*WHAT TO DO*. Search the records for the word "background" and copy each line in which it appears.

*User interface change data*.
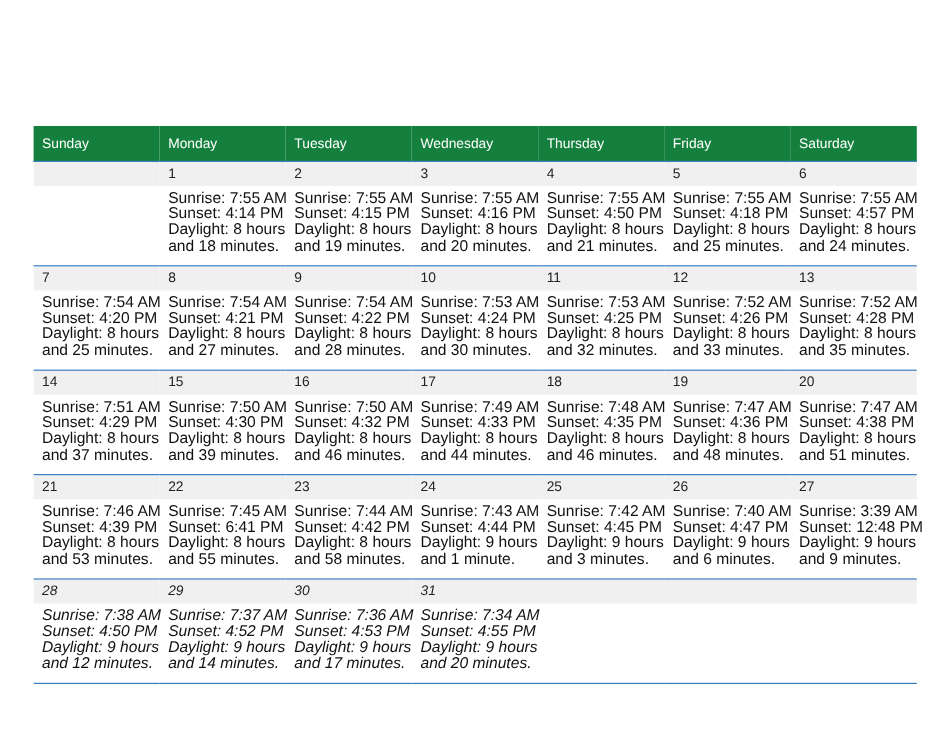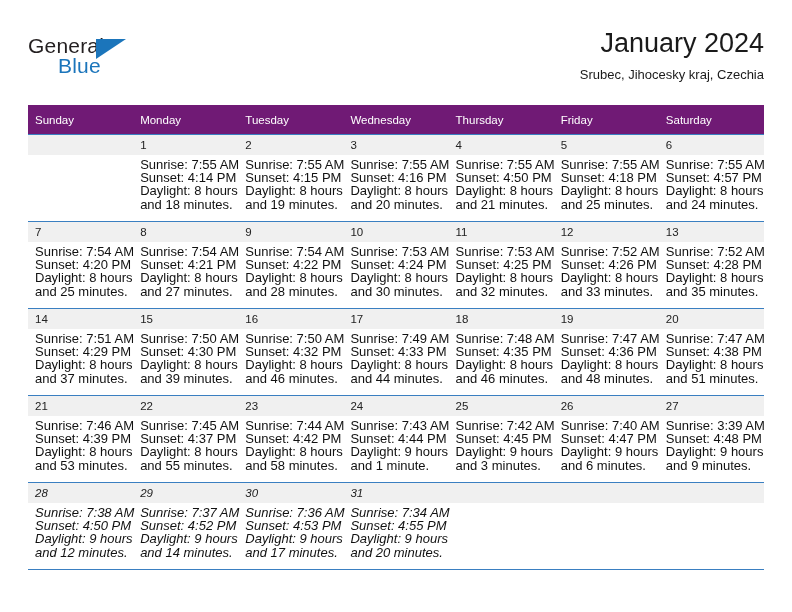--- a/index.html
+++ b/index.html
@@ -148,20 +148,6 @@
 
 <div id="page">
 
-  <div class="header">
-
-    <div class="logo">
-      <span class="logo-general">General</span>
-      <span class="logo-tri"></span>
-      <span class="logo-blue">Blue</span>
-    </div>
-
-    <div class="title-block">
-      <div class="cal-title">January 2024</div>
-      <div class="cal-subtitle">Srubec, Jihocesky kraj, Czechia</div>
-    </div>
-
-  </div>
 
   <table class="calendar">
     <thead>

* * *

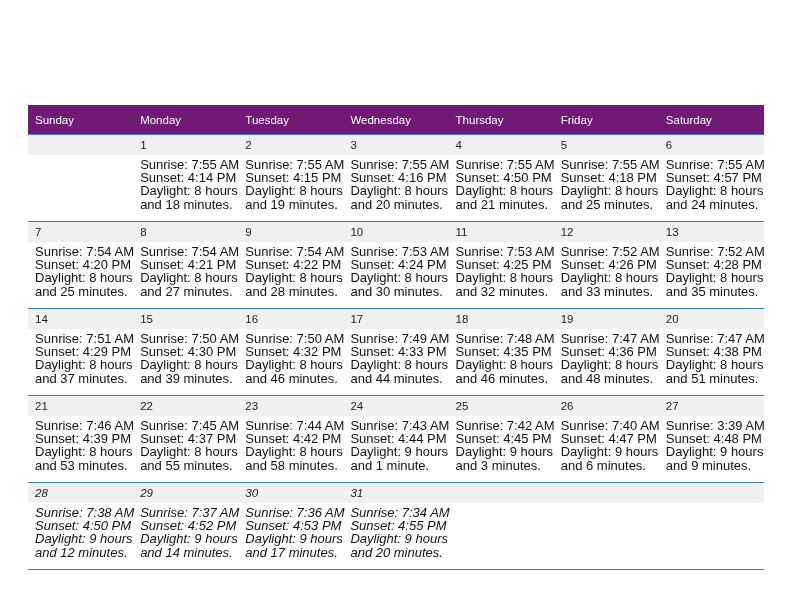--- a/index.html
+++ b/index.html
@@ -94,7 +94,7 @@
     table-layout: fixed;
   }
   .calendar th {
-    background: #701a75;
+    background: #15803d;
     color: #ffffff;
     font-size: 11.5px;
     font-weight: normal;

*RESULT OF THIS EXERCISE*.
-    background: #701a75;
+    background: #15803d;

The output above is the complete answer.